If you don’t get that message, follow the instructions here to set up your account.

In addition, if you want to configure the nano text editor to have syntax highlighting and line numbering, you can configure it this way:

cat /usr/local/extras/Genomics/workshops/January2018/.nanorc >> /home/$USER/.nanorc

Note on transferring output files to your local computer for visualization


You probably will want to transfer files to your own computer for visualization (especially the images). If you are working on a windows machine and using MobaXterm then the easiest option is to use the graphical sftp panel on the left, using the icons or dragging and dropping from your computer.

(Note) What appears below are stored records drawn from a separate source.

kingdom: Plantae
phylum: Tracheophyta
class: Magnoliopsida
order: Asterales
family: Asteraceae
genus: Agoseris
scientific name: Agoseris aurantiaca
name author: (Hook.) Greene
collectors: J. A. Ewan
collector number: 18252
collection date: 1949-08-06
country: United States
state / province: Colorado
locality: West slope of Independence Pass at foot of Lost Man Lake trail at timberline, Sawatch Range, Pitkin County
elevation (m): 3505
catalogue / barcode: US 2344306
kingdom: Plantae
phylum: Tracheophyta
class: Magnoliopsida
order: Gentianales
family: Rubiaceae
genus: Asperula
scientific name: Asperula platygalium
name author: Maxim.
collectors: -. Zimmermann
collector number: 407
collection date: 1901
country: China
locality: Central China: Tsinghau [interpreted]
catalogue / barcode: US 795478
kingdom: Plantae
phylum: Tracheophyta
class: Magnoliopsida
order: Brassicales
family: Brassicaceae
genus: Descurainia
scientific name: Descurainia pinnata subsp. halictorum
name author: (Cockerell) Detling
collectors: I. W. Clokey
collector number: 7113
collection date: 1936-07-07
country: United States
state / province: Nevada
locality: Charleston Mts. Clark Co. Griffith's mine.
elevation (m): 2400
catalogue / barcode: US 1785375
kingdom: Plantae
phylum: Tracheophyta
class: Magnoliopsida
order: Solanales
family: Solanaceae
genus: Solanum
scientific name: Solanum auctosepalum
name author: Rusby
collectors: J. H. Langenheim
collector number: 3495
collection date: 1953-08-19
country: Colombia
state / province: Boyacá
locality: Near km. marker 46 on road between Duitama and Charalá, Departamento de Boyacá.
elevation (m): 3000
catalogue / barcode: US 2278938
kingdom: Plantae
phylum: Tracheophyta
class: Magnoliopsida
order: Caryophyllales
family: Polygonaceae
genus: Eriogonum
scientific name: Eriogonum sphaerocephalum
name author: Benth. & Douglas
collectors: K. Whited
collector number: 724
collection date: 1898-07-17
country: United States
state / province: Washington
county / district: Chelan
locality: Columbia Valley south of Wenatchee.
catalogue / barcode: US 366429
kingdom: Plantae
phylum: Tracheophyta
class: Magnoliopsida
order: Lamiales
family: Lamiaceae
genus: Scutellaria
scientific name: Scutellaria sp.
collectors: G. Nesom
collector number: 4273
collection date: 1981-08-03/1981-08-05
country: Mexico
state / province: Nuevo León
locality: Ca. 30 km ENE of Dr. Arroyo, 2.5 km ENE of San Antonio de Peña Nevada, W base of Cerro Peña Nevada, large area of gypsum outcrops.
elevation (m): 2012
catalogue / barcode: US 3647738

Another possibility is to email the files, for example:

echo "Text body" | mail -s "Subject: gemma - hyperparameter plot" -a /data/myuser/gwas_gemma/output/hyperparameters.pdf your@email

In Linux and Mac, you can use rsync on the terminal. For example, to transfer one of the pdf files or all the results that are generated in this practical, the command would be:

# transfer pdf file
rsync myuser@iceberg.sheffield.ac.uk:/data/myuser/gwas_gemma/output/hyperparameters.pdf ./
# transfer all results
rsync -av myuser@iceberg.sheffield.ac.uk:/data/myuser/gwas_gemma/output ./

Other graphical alternatives are WinSCP, Filezilla or Cyberduck. You can find more detailed information here.